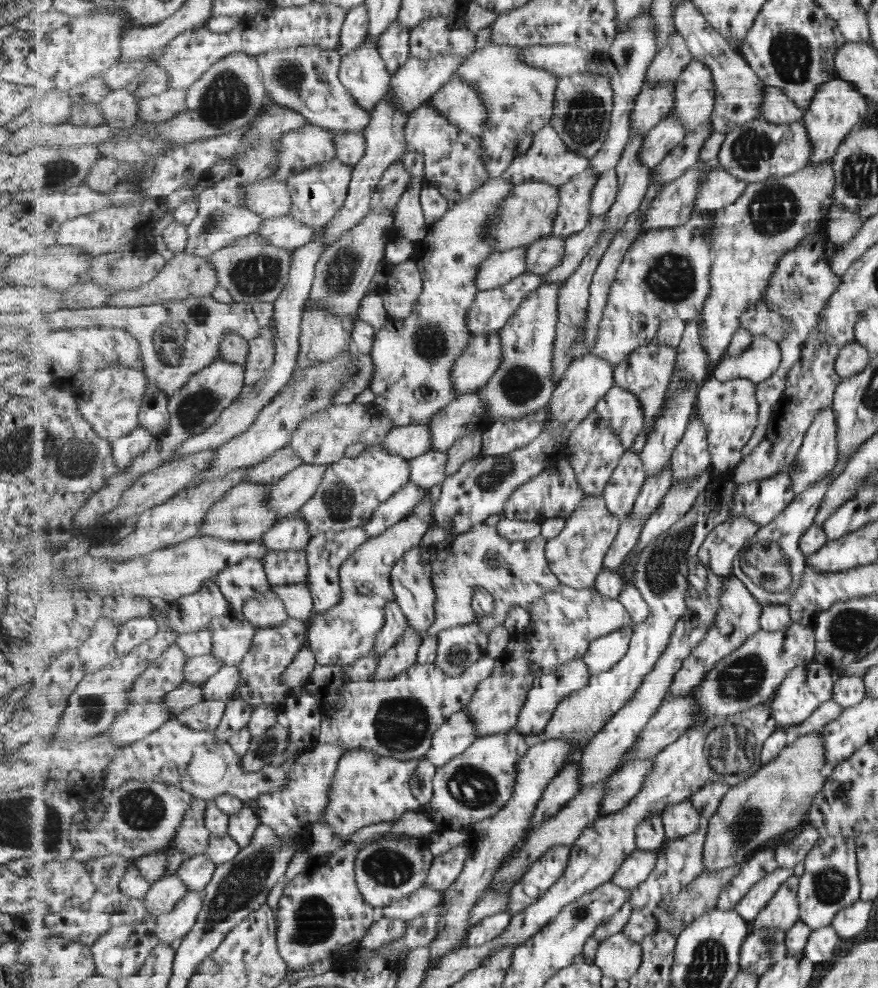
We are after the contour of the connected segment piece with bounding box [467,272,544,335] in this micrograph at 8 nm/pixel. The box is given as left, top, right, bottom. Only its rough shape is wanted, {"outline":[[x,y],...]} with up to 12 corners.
{"outline":[[527,272],[480,291],[467,326],[475,335],[505,329],[543,284]]}

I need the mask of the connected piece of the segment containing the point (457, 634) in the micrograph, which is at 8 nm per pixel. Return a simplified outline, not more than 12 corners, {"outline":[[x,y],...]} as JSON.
{"outline":[[476,622],[438,634],[434,664],[460,677],[487,655]]}

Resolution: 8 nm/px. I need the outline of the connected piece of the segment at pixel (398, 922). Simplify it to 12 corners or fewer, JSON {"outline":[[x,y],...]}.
{"outline":[[378,917],[360,947],[378,950],[407,933],[408,921]]}

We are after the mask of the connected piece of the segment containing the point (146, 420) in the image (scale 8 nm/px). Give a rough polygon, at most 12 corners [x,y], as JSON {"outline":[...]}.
{"outline":[[149,380],[139,420],[155,437],[170,427],[166,392]]}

################

▶ _TASK STATEMENT_: Repeat the entries exactly, without pictures.

▶ _ANSWER TO THIS PROBLEM_:
We are after the contour of the connected segment piece with bounding box [467,272,544,335] in this micrograph at 8 nm/pixel. The box is given as left, top, right, bottom. Only its rough shape is wanted, {"outline":[[x,y],...]} with up to 12 corners.
{"outline":[[527,272],[480,291],[467,326],[475,335],[505,329],[543,284]]}

I need the mask of the connected piece of the segment containing the point (457, 634) in the micrograph, which is at 8 nm per pixel. Return a simplified outline, not more than 12 corners, {"outline":[[x,y],...]} as JSON.
{"outline":[[476,622],[438,634],[434,664],[460,677],[487,655]]}

Resolution: 8 nm/px. I need the outline of the connected piece of the segment at pixel (398, 922). Simplify it to 12 corners or fewer, JSON {"outline":[[x,y],...]}.
{"outline":[[378,917],[360,947],[378,950],[407,933],[408,921]]}

We are after the mask of the connected piece of the segment containing the point (146, 420) in the image (scale 8 nm/px). Give a rough polygon, at most 12 corners [x,y], as JSON {"outline":[...]}.
{"outline":[[149,380],[139,420],[155,437],[170,427],[166,392]]}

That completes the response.